Norouzi mengatakan bahwa meskipun dia dapat tetap berhubungan dengan para aktivis di Teheran, dia takut akan pemadaman internet di masa depan dan apa artinya bagi keselamatan para aktivis. "Selama protes terakhir (2017-2019), pemerintah Iran memutus internet selama berhari-hari. Selama waktu itu, pengunjuk rasa dibunuh dan ditangkap," ujarnya.

Korps Garda Revolusi Iran yang kuat meminta pengadilan untuk mengadili mereka yang menyebarkan berita dan rumor palsu dalam sebuah pernyataan yang diterbitkan pada hari Kamis waktu setempat.
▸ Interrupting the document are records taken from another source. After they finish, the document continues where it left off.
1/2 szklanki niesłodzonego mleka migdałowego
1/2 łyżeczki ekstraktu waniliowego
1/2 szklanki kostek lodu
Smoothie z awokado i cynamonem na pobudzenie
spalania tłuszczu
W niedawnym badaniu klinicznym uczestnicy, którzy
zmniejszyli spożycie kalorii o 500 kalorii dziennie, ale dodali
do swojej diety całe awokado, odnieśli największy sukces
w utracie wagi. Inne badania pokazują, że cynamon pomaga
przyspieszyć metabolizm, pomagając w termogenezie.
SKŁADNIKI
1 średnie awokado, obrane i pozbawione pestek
Mahsa Amini ditahan pada 16 September karena diduga memakai jilbab dengan cara yang "tidak pantas". Aktivis mengatakan wanita itu, yang nama depan Kurdinya adalah Jhina, mengalami pukulan fatal di kepala, klaim yang dibantah oleh para pejabat, yang telah mengumumkan hasil penyelidikan.

Polisi terus mempertahankan pendapat bahwa Amini meninggal karena sebab alami, tetapi keluarganya mencurigai bahwa dia menjadi sasaran pemukulan dan penyiksaan. Kematian Amini terjadi di tengah tindakan keras pemerintah Iran terhadap hak-hak perempuan.